▸ **Saved entries**
· · · · ·
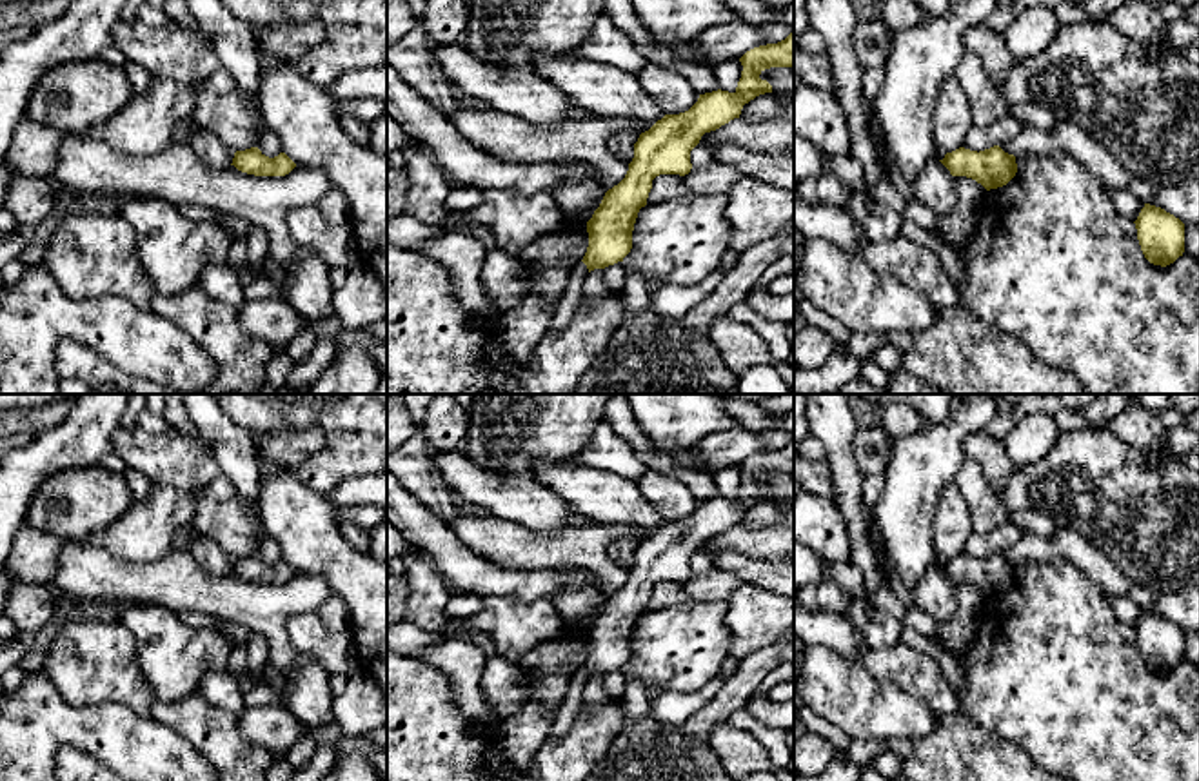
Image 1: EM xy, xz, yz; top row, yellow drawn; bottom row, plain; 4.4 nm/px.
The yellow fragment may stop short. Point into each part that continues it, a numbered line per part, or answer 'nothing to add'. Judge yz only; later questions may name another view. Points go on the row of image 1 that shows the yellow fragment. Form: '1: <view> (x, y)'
nothing to add

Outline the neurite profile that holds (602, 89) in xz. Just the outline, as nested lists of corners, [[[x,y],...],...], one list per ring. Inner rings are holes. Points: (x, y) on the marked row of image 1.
[[[540,54],[534,71],[565,94],[572,107],[596,116],[621,116],[654,125],[665,116],[643,91],[638,74],[601,65],[580,54]]]

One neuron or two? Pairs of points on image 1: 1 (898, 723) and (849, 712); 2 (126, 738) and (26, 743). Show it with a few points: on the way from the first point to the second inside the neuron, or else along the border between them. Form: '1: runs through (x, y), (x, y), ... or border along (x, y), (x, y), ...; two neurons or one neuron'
1: runs through (885, 712), (862, 712); one neuron
2: runs through (100, 734), (51, 734); one neuron

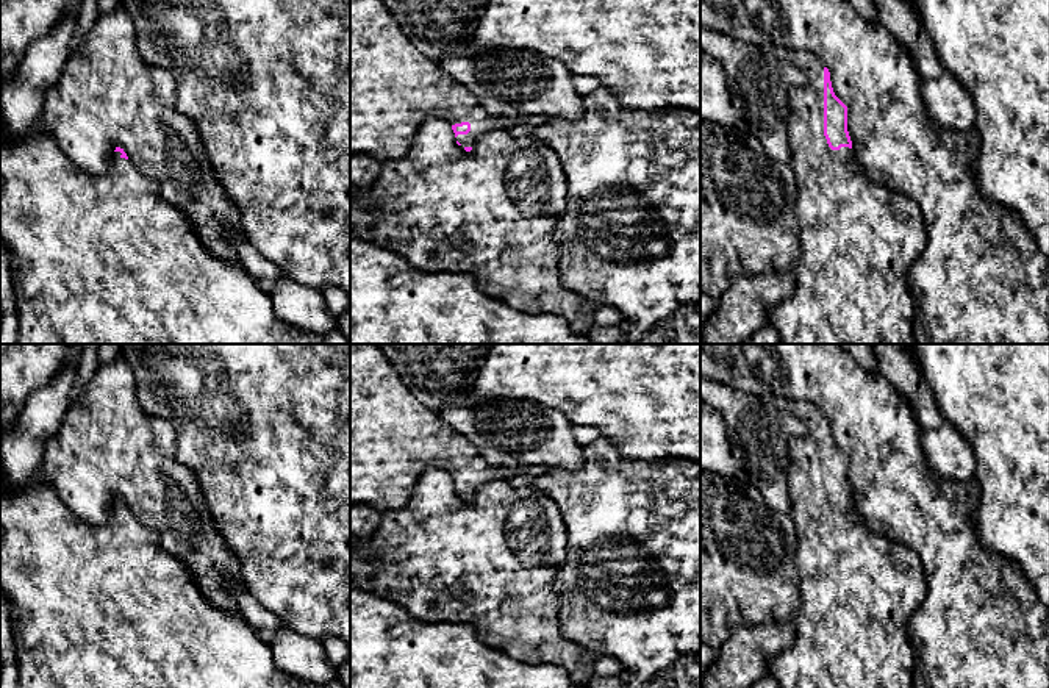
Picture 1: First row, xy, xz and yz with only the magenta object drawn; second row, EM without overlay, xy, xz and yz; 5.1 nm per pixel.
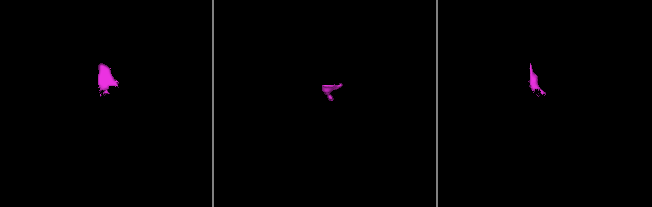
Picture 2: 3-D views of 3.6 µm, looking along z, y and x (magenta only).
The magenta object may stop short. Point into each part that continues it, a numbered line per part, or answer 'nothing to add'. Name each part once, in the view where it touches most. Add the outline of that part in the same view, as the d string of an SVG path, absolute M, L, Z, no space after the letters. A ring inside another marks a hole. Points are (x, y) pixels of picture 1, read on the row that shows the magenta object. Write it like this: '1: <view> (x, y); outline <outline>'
1: yz (859, 240); outline M772 50L807 75L804 86L788 89L788 142L796 175L796 216L800 255L793 269L796 291L768 311L768 324L780 335L780 344L921 344L916 331L918 310L913 305L908 275L927 245L924 219L918 205L861 174L852 149L832 150L824 136L824 64L810 52Z

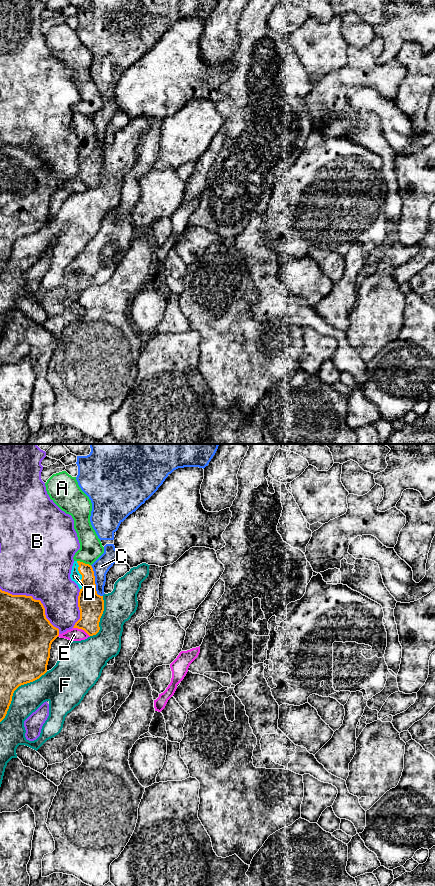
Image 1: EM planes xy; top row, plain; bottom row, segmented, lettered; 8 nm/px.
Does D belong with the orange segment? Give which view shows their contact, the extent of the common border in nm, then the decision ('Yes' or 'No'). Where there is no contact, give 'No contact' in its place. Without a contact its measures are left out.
Touches orange in xy. Shared border 240 nm. Yes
· · · · ·
▸ **Requirement**
From the line that contains "Outline the neurite" down to the last line of the entries above, copy every line exactly and leave out the pictures.

▸ **Answer for this exercise**
Outline the neurite profile that holds (602, 89) in xz. Just the outline, as nested lists of corners, [[[x,y],...],...], one list per ring. Inner rings are holes. Points: (x, y) on the marked row of image 1.
[[[540,54],[534,71],[565,94],[572,107],[596,116],[621,116],[654,125],[665,116],[643,91],[638,74],[601,65],[580,54]]]

One neuron or two? Pairs of points on image 1: 1 (898, 723) and (849, 712); 2 (126, 738) and (26, 743). Show it with a few points: on the way from the first point to the second inside the neuron, or else along the border between them. Form: '1: runs through (x, y), (x, y), ... or border along (x, y), (x, y), ...; two neurons or one neuron'
1: runs through (885, 712), (862, 712); one neuron
2: runs through (100, 734), (51, 734); one neuron

Picture 1: First row, xy, xz and yz with only the magenta object drawn; second row, EM without overlay, xy, xz and yz; 5.1 nm per pixel.
Picture 2: 3-D views of 3.6 µm, looking along z, y and x (magenta only).
The magenta object may stop short. Point into each part that continues it, a numbered line per part, or answer 'nothing to add'. Name each part once, in the view where it touches most. Add the outline of that part in the same view, as the d string of an SVG path, absolute M, L, Z, no space after the letters. A ring inside another marks a hole. Points are (x, y) pixels of picture 1, read on the row that shows the magenta object. Write it like this: '1: <view> (x, y); outline <outline>'
1: yz (859, 240); outline M772 50L807 75L804 86L788 89L788 142L796 175L796 216L800 255L793 269L796 291L768 311L768 324L780 335L780 344L921 344L916 331L918 310L913 305L908 275L927 245L924 219L918 205L861 174L852 149L832 150L824 136L824 64L810 52Z

Image 1: EM planes xy; top row, plain; bottom row, segmented, lettered; 8 nm/px.
Does D belong with the orange segment? Give which view shows their contact, the extent of the common border in nm, then the decision ('Yes' or 'No'). Where there is no contact, give 'No contact' in its place. Without a contact its measures are left out.
Touches orange in xy. Shared border 240 nm. Yes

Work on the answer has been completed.